[Texto reescrito por una colaboradora a partir de un testimonio real]

 

Hace poco quedé con un chico con el que llevaba días hablando. Todo iba bien. Descubrimos algunas aficiones comunes y nos podíamos pasar horas en el chat. Nos gustábamos, hasta me dijo que yo era estupenda. Pero había letra pequeña en su pliego personal de condiciones: las uñas. No podían entrar en el pack porque le daban grima.

Yo llegué al sitio de la cita con ganas de pasar un buen rato y de conocer a un tío del que me atraía todo lo que conocía, hasta el momento. Y mis expectativas se cumplieron, porque fue bien: hablamos mucho, reímos y noté cierta química en algún momento. Estaba a gusto, y supuse que él también.

Durante la cita, yo noté que varias veces se le fueron las ojos a mis manos. Llevaba unas uñas como las que son tendencia ahora, muy largas y con decoración de fantasía, bastante llamativas. Entiendo que no es una moda que le guste a todo el mundo, pero, ¿hasta el punto de renunciar a seguir conociendo a alguien que aparentemente te gusta por llevarlas así?

Pues se ve que sí.
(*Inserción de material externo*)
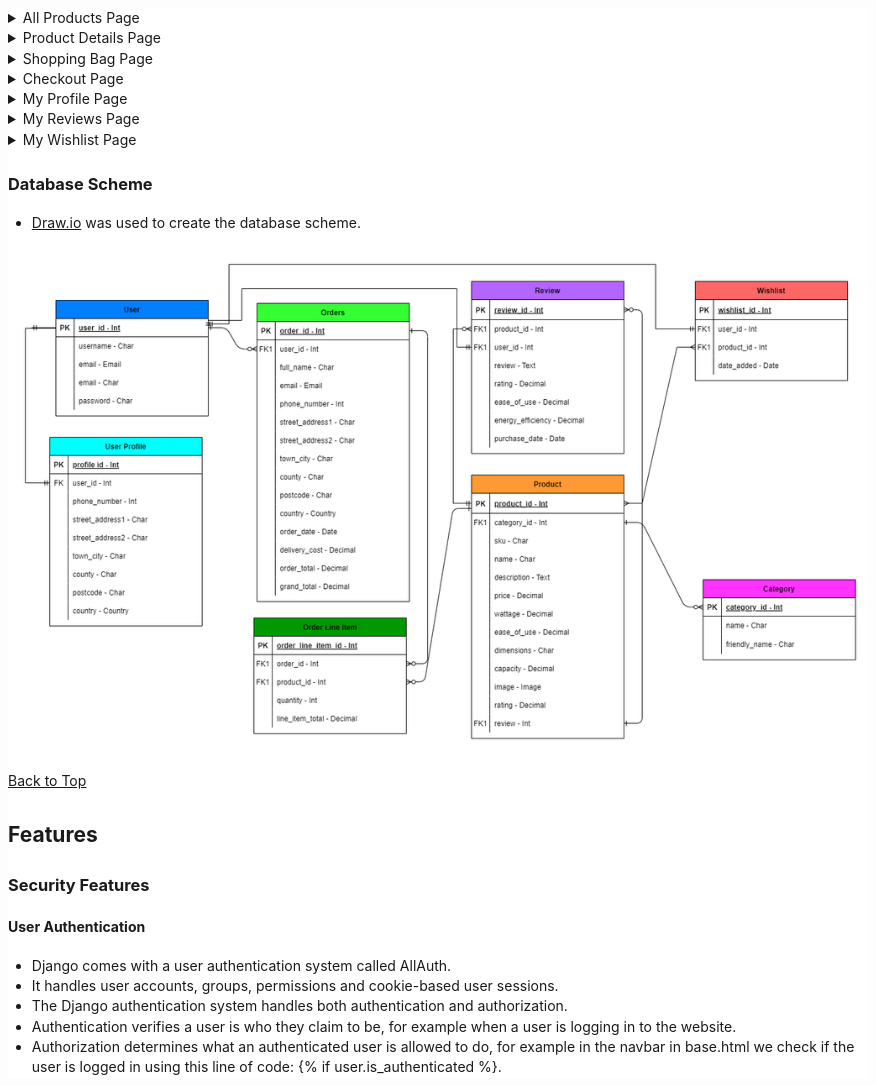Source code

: <details><summary>All Products Page</summary></details>

<details><summary>Product Details Page</summary></details>

<details><summary>Shopping Bag Page</summary></details>

<details><summary>Checkout Page</summary></details>

<details><summary>My Profile Page</summary></details>

<details><summary>My Reviews Page</summary></details>

<details><summary>My Wishlist Page</summary></details>

### Database Scheme

* [Draw.io](https://draw.io) was used to create the database scheme.

![Database Scheme](documentation/images/electric_kitchens_erd.png)

[Back to Top](#electric-kitchens)

## Features

### Security Features

#### User Authentication
* Django comes with a user authentication system called AllAuth. 
* It handles user accounts, groups, permissions and cookie-based user sessions.
* The Django authentication system handles both authentication and authorization. 
* Authentication verifies a user is who they claim to be, for example when a user is logging in to the website. 
* Authorization determines what an authenticated user is allowed to do, for example in the navbar in base.html we check if the user is logged in using this line of code: {% if user.is_authenticated %}.
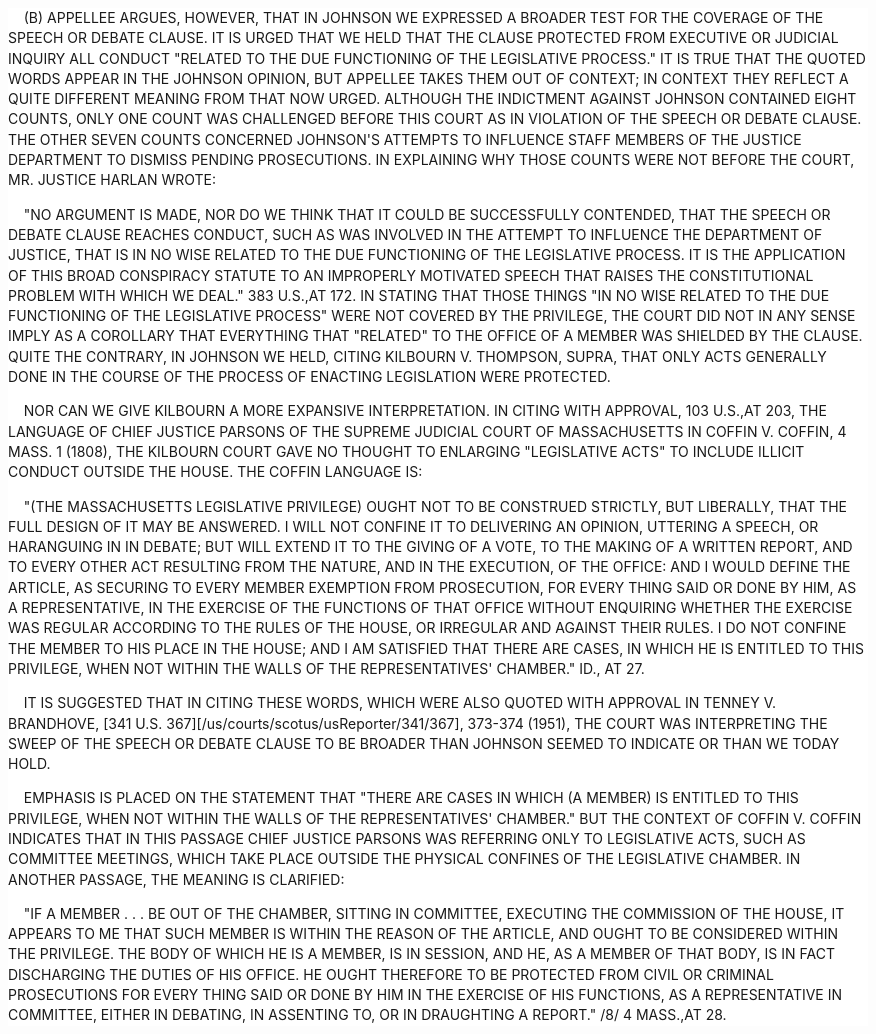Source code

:     (B) APPELLEE ARGUES, HOWEVER, THAT IN JOHNSON WE EXPRESSED A BROADER TEST FOR THE COVERAGE OF THE SPEECH OR DEBATE CLAUSE.  IT IS URGED THAT WE HELD THAT THE CLAUSE PROTECTED FROM EXECUTIVE OR JUDICIAL INQUIRY ALL CONDUCT "RELATED TO THE DUE FUNCTIONING OF THE LEGISLATIVE PROCESS."  IT IS TRUE THAT THE QUOTED WORDS APPEAR IN THE JOHNSON OPINION, BUT APPELLEE TAKES THEM OUT OF CONTEXT; IN CONTEXT THEY REFLECT A QUITE DIFFERENT MEANING FROM THAT NOW URGED.  ALTHOUGH THE INDICTMENT AGAINST JOHNSON CONTAINED EIGHT COUNTS, ONLY ONE COUNT WAS CHALLENGED BEFORE THIS COURT AS IN VIOLATION OF THE SPEECH OR DEBATE CLAUSE.  THE OTHER SEVEN COUNTS CONCERNED JOHNSON'S ATTEMPTS TO INFLUENCE STAFF MEMBERS OF THE JUSTICE DEPARTMENT TO DISMISS PENDING PROSECUTIONS.  IN EXPLAINING WHY THOSE COUNTS WERE NOT BEFORE THE COURT, MR. JUSTICE HARLAN WROTE:

    "NO ARGUMENT IS MADE, NOR DO WE THINK THAT IT COULD BE SUCCESSFULLY CONTENDED, THAT THE SPEECH OR DEBATE CLAUSE REACHES CONDUCT, SUCH AS WAS INVOLVED IN THE ATTEMPT TO INFLUENCE THE DEPARTMENT OF JUSTICE, THAT IS IN NO WISE RELATED TO THE DUE FUNCTIONING OF THE LEGISLATIVE PROCESS.  IT IS THE APPLICATION OF THIS BROAD CONSPIRACY STATUTE TO AN IMPROPERLY MOTIVATED SPEECH THAT RAISES THE CONSTITUTIONAL PROBLEM WITH WHICH WE DEAL."  383 U.S.,AT 172.  IN STATING THAT THOSE THINGS "IN NO WISE RELATED TO THE DUE FUNCTIONING OF THE LEGISLATIVE PROCESS" WERE NOT COVERED BY THE PRIVILEGE, THE COURT DID NOT IN ANY SENSE IMPLY AS A COROLLARY THAT EVERYTHING THAT "RELATED" TO THE OFFICE OF A MEMBER WAS SHIELDED BY THE CLAUSE.  QUITE THE CONTRARY, IN JOHNSON WE HELD, CITING KILBOURN V. THOMPSON, SUPRA, THAT ONLY ACTS GENERALLY DONE IN THE COURSE OF THE PROCESS OF ENACTING LEGISLATION WERE PROTECTED.

    NOR CAN WE GIVE KILBOURN A MORE EXPANSIVE INTERPRETATION.  IN CITING WITH APPROVAL, 103 U.S.,AT 203, THE LANGUAGE OF CHIEF JUSTICE PARSONS OF THE SUPREME JUDICIAL COURT OF MASSACHUSETTS IN COFFIN V. COFFIN, 4 MASS. 1 (1808), THE KILBOURN COURT GAVE NO THOUGHT TO ENLARGING "LEGISLATIVE ACTS" TO INCLUDE ILLICIT CONDUCT OUTSIDE THE HOUSE.  THE COFFIN LANGUAGE IS:

    "(THE MASSACHUSETTS LEGISLATIVE PRIVILEGE) OUGHT NOT TO BE CONSTRUED STRICTLY, BUT LIBERALLY, THAT THE FULL DESIGN OF IT MAY BE ANSWERED.  I WILL NOT CONFINE IT TO DELIVERING AN OPINION, UTTERING A SPEECH, OR HARANGUING IN IN DEBATE; BUT WILL EXTEND IT TO THE GIVING OF A VOTE, TO THE MAKING OF A WRITTEN REPORT, AND TO EVERY OTHER ACT RESULTING FROM THE NATURE, AND IN THE EXECUTION, OF THE OFFICE:  AND I WOULD DEFINE THE ARTICLE, AS SECURING TO EVERY MEMBER EXEMPTION FROM PROSECUTION, FOR EVERY THING SAID OR DONE BY HIM, AS A REPRESENTATIVE, IN THE EXERCISE OF THE FUNCTIONS OF THAT OFFICE WITHOUT ENQUIRING WHETHER THE EXERCISE WAS REGULAR ACCORDING TO THE RULES OF THE HOUSE, OR IRREGULAR AND AGAINST THEIR RULES.  I DO NOT CONFINE THE MEMBER TO HIS PLACE IN THE HOUSE; AND I AM SATISFIED THAT THERE ARE CASES, IN WHICH HE IS ENTITLED TO THIS PRIVILEGE, WHEN NOT WITHIN THE WALLS OF THE REPRESENTATIVES' CHAMBER."  ID., AT 27.

    IT IS SUGGESTED THAT IN CITING THESE WORDS, WHICH WERE ALSO QUOTED WITH APPROVAL IN TENNEY V. BRANDHOVE, [341 U.S. 367][/us/courts/scotus/usReporter/341/367], 373-374 (1951), THE COURT WAS INTERPRETING THE SWEEP OF THE SPEECH OR DEBATE CLAUSE TO BE BROADER THAN JOHNSON SEEMED TO INDICATE OR THAN WE TODAY HOLD.

    EMPHASIS IS PLACED ON THE STATEMENT THAT "THERE ARE CASES IN WHICH (A MEMBER) IS ENTITLED TO THIS PRIVILEGE, WHEN NOT WITHIN THE WALLS OF THE REPRESENTATIVES' CHAMBER."  BUT THE CONTEXT OF COFFIN V. COFFIN INDICATES THAT IN THIS PASSAGE CHIEF JUSTICE PARSONS WAS REFERRING ONLY TO LEGISLATIVE ACTS, SUCH AS COMMITTEE MEETINGS, WHICH TAKE PLACE OUTSIDE THE PHYSICAL CONFINES OF THE LEGISLATIVE CHAMBER.  IN ANOTHER PASSAGE, THE MEANING IS CLARIFIED:

    "IF A MEMBER . . . BE OUT OF THE CHAMBER, SITTING IN COMMITTEE, EXECUTING THE COMMISSION OF THE HOUSE, IT APPEARS TO ME THAT SUCH MEMBER IS WITHIN THE REASON OF THE ARTICLE, AND OUGHT TO BE CONSIDERED WITHIN THE PRIVILEGE.  THE BODY OF WHICH HE IS A MEMBER, IS IN SESSION, AND HE, AS A MEMBER OF THAT BODY, IS IN FACT DISCHARGING THE DUTIES OF HIS OFFICE.  HE OUGHT THEREFORE TO BE PROTECTED FROM CIVIL OR CRIMINAL PROSECUTIONS FOR EVERY THING SAID OR DONE BY HIM IN THE EXERCISE OF HIS FUNCTIONS, AS A REPRESENTATIVE IN COMMITTEE, EITHER IN DEBATING, IN ASSENTING TO, OR IN DRAUGHTING A REPORT."  /8/  4 MASS.,AT 28.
Como había ido bien, me despedí con un desenfadado “Bueno, pues hablamos y repetimos otro día, ¿no?”. A lo que él me suelta algo como: “Pues la verdad es que lo he pasado bien, pero no puedo con las uñas tan largas. Lo siento, pero me dan… no sé, como cosita, ¿sabes? Son un foco de mierda, las uñas esas”. Algo me dice que evitó decirme que le parecían chonis y poligoneras, pero lo pensaba.

 

Mis uñas, mi sello

No es que yo sea fanática de las uñas ni que no pueda vivir sin arreglármelas de cuando en cuando, no. Suelo llevar manicura porque me gusta, sean de salón o hechas por mí, pero también las veo bonitas cuando las llevo mucho más discretas. Aquel día me pilló así, y ni pensé que le pudieran desagradar.

Me planteé que el chico tenía razón, y que tampoco era para tanto si me las quitaba para una segunda cita. Pero luego pasé a verlas como un símbolo de resistencia personal, como si tuvieran que pervivir ante el intento de alguien que no me conoce a cambiar algo de mí.

Antes eran algo que me parecía estético, pero prescindible. Ahora las percibo como un arma simbólica, al estilo de Rosalía en el videoclip de su canción Aute Cuture, aunque sin ese sentido tan literal. Porque será una tontería, pero no se le va diciendo a la gente qué tienen que cambiar de su físico o su apariencia para darle otra oportunidad, como haciendo un favor. ¿Quién sabe qué me hubiera pedido después? Así es como se intenta moldear a alguien, con algo que, aparentemente, no tiene importancia.

Manolete, ¿para qué te metes?

No le quito razón en que las uñas acumulan mugre, pero no creo que quitarlas sea una solicitud que se deba hacer en la primera cita, y menos aún como condición para tener una segunda.

Las uñas acumulan mierda, como él me dijo, igual que otras tantas partes del cuerpo. ¿No sabías, José Luis de turno, que en una gota de tu saliva puedes acumular más de 100 millones de bacterias? ¿O la cantidad de humedad y suciedad que se juntan en el antebrazo, en el ombligo o en los pies? ¿Me meto yo a decirte que, a una segunda cita, te presentes con los dientes bien cepillados y con la boca oliendo a ambientador de pino? ¿O que ni se te ocurra acercarte sino te has puesto antes gel hidroalcohólico?

No voy a decir qué otro envoltorio de piel de tu anatomía acumula restos de pis y muchos muchos gérmenes, no sea que me llamen misándrica. Pero es la misma que, tarde o temprano, hubieras deseado introducir en mis cavidades. Aunque, claro, para pasar a ese nivel, yo tenía que cortarme las uñas, ¿no?